Pretrained network for multi-class classification

Hi,

I am very new to MXNet and Gluon. I took the “Transfering knowledge through finetuning” example from http://gluon.mxnet.io/chapter08_computer-vision/fine-tuning.html and I am trying to do use it on my own data for multi-class classification. My labels are n-hot. I just substituted loss = gluon.loss.SoftmaxCrossEntropyLoss() with loss = gluon.loss.SigmoidBinaryCrossEntropyLoss() However the error loss doesn’t go down. Is this the way to go for multi-class classification? Here is my code: https://gist.github.com/mongoose54/8d47be1359691bae3b2470dfab60fc00

Anyone who has some idea? I would love to switch to MxNet. So much faster.

Hi @mongoose54, it is my understanding that if you are training a multiclass problem you cannot use SigmoidBinaryCrossEntropyLoss since it expects - for a single datum - a single probability value, not a vector (in 1-hot representation) of probabilities for various classes. You need to use SoftmaxCrossEntropyLoss and specify manually the axis of dimension in which 1hot probabilities live.

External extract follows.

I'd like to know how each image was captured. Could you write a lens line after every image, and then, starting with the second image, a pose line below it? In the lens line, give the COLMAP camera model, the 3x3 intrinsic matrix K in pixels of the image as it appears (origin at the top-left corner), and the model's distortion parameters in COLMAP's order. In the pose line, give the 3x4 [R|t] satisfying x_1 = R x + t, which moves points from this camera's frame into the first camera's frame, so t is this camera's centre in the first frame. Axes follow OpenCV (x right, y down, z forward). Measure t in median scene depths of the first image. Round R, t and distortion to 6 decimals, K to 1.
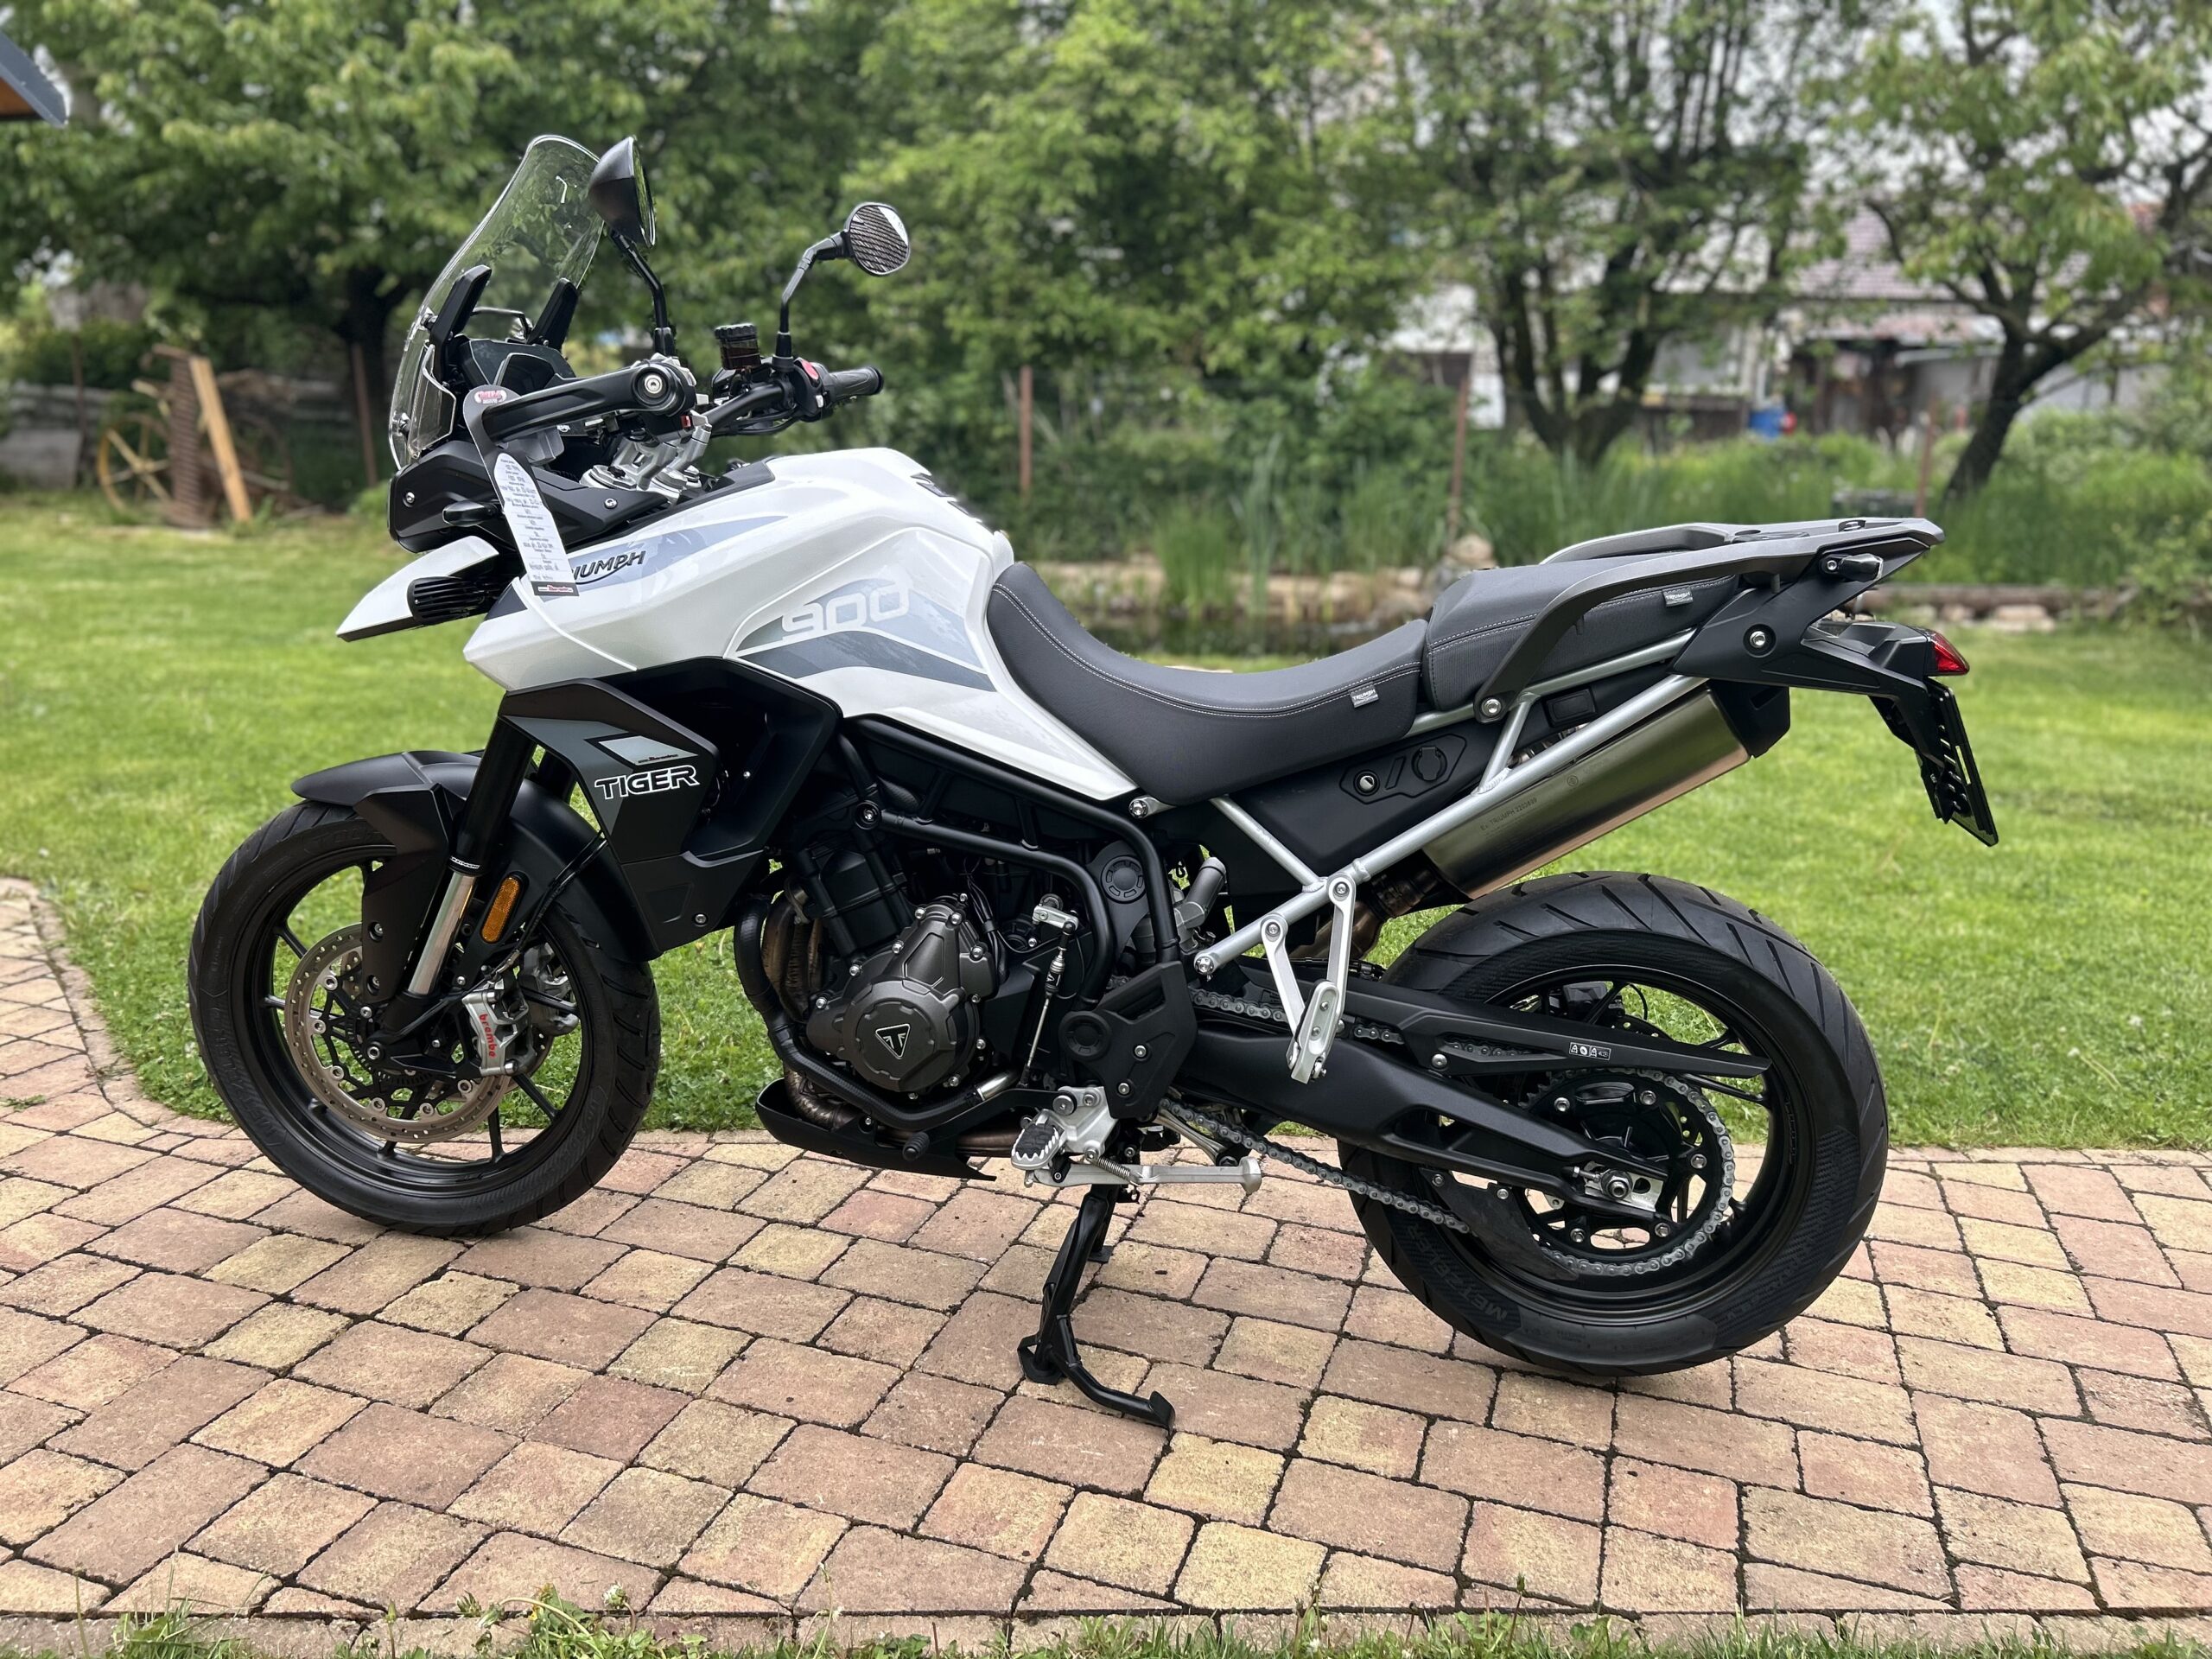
lens RADIAL K [[1673.2, 0, 1106.0], [0, 1673.2, 829.5], [0, 0, 1]] dist [0.045910, -0.039027]
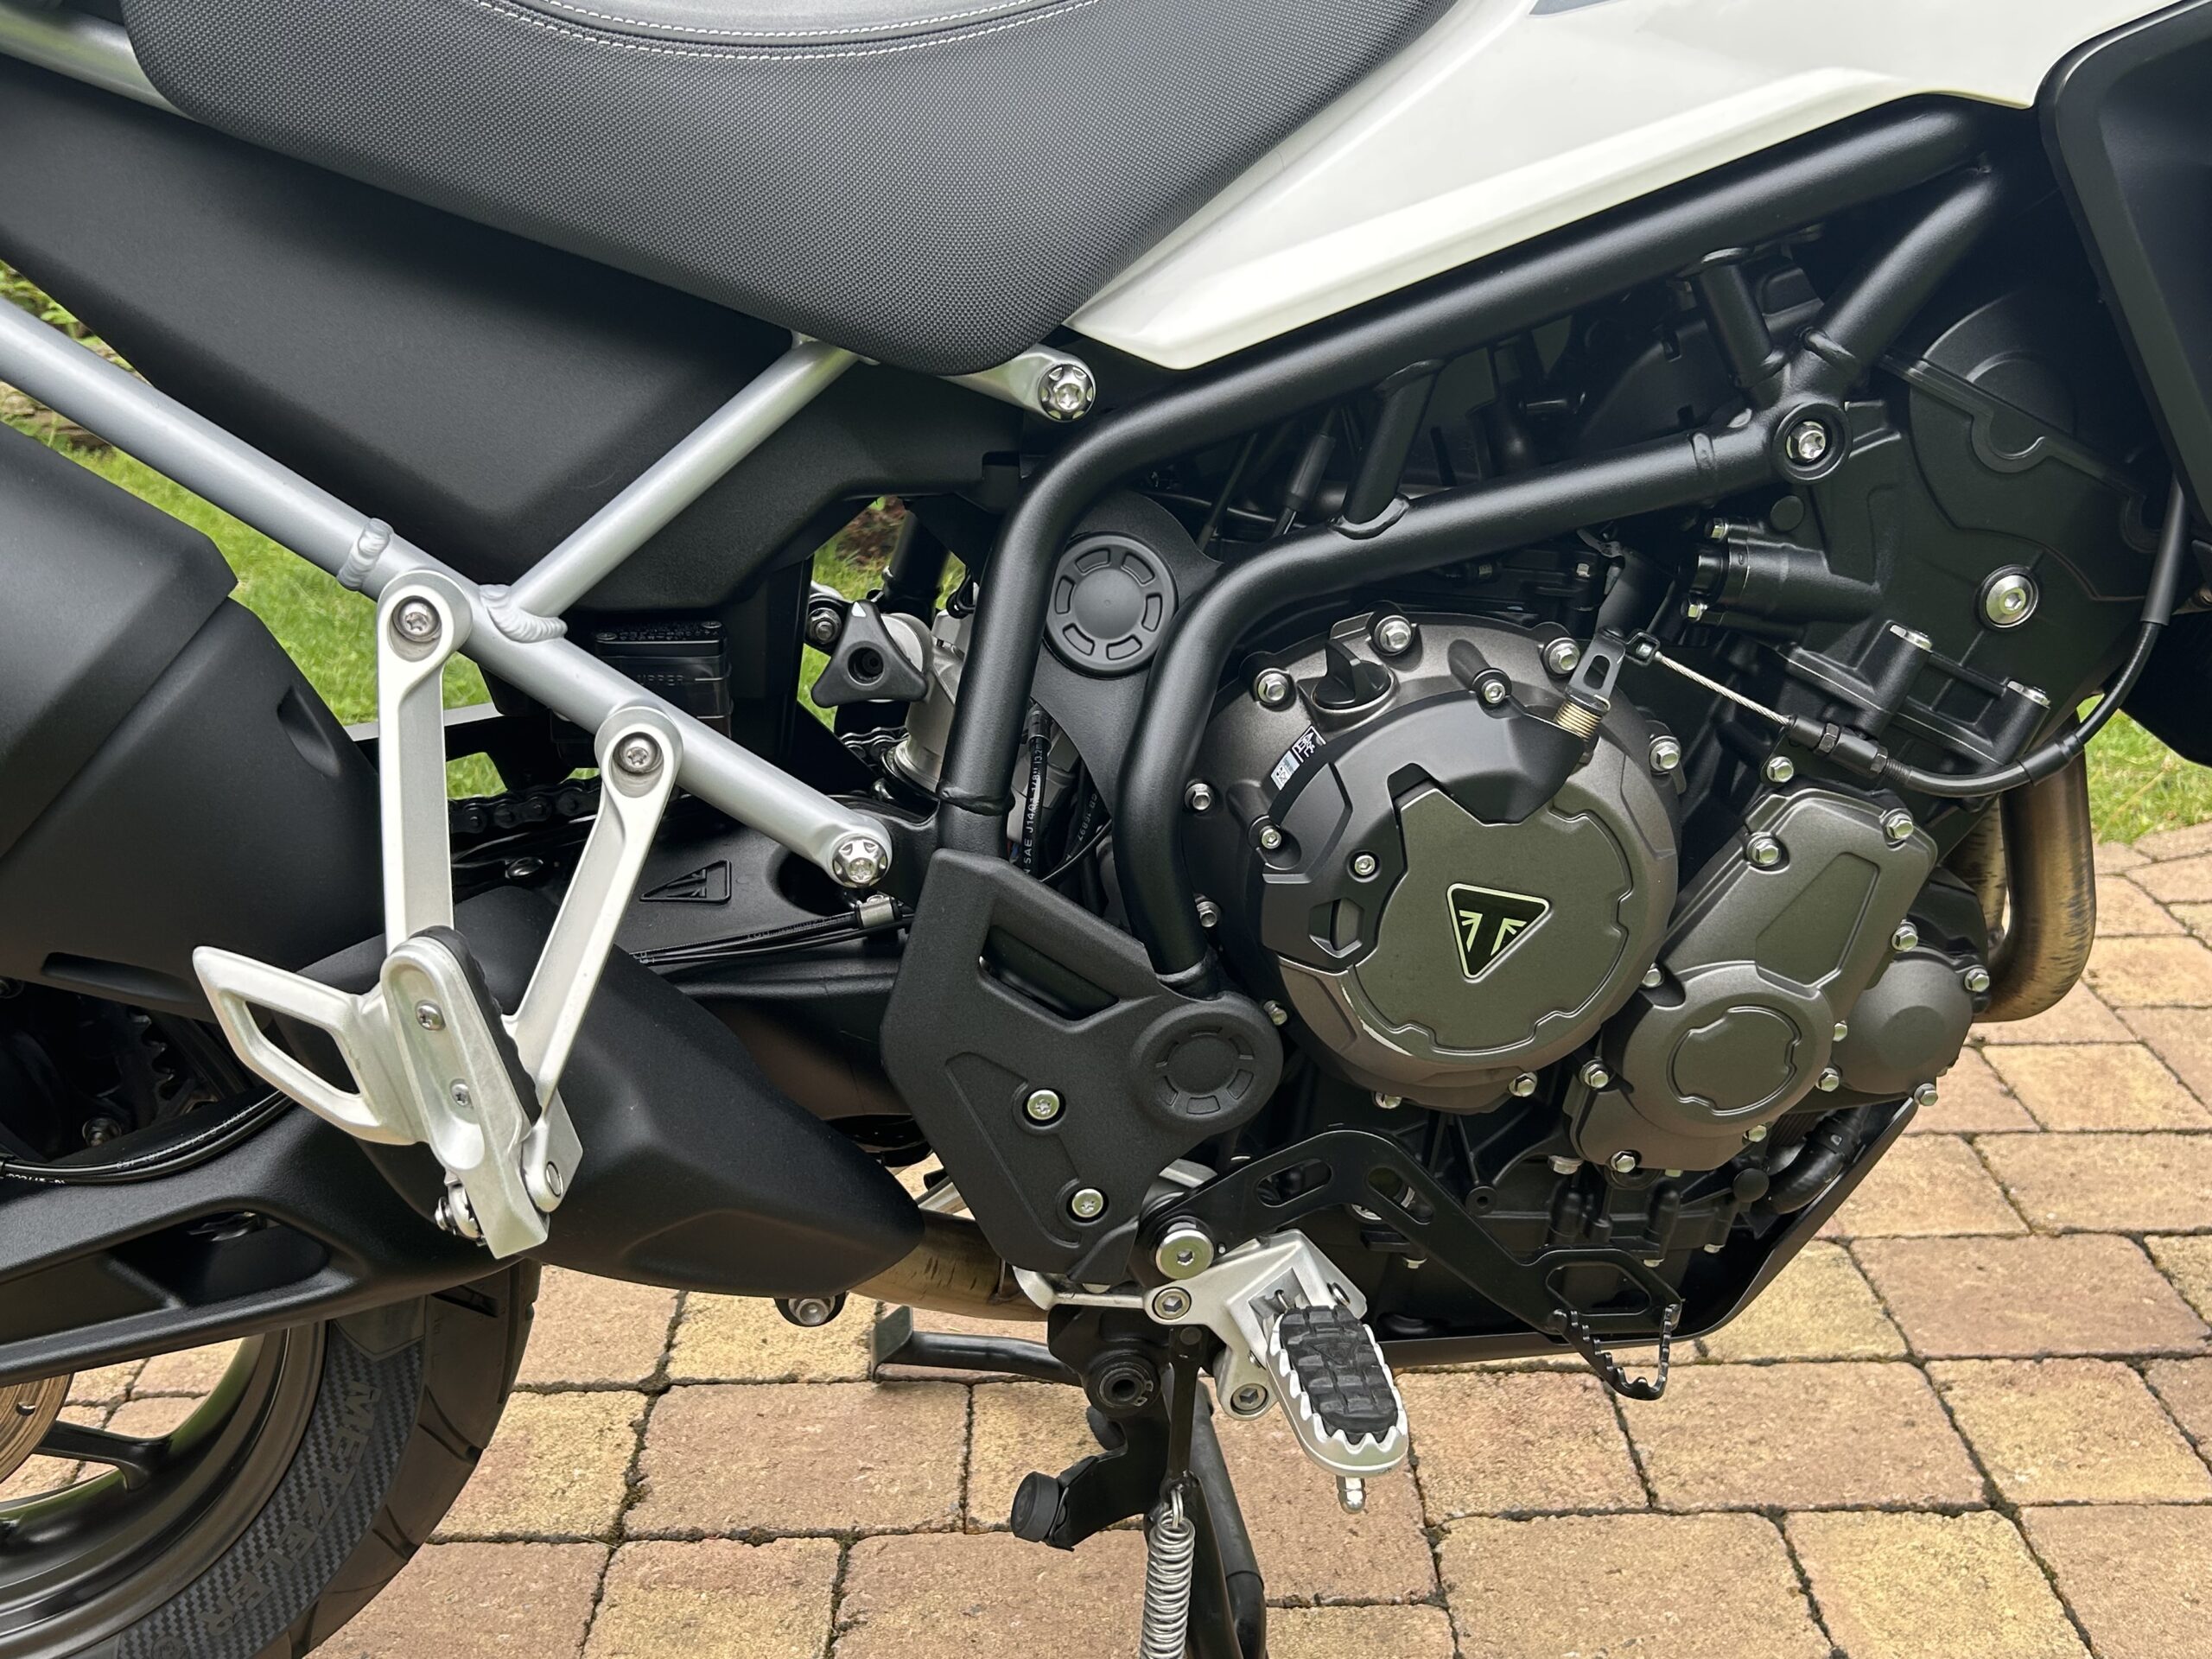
lens RADIAL K [[2139.2, 0, 1097.0], [0, 2139.2, 861.9], [0, 0, 1]] dist [0.017898, 0.001561]
pose [[-0.942555, 0.116486, -0.313083, 0.164059], [-0.100645, 0.794657, 0.598657, -0.203209], [0.318529, 0.595778, -0.737284, 1.377131]]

@feevos Thanks for the input. I have to use SigmoidBinaryCrossEntropyLoss because of I am doing an N-hot classification. I agree with you if it was a 1-Hot I would have to use SoftmaxCrossEntropyLoss .

Hi @mongoose54, thanks, this is something I don’t know. Can I please ask what is the difference between one-hot and n-hot representation? I’ve never seen n-hot anywhere, any links?

@feevos You are right. The term N-hot is not popular but it is used to describe Multi-label classification (https://en.wikipedia.org/wiki/Multi-label_classification) in which you have more than one class assigned per sample e.g.[ 0 0 1 0 1] , hence the term N-hot instead of one-hot I should have used the Multi-label classification term instead. My bad.

1 Like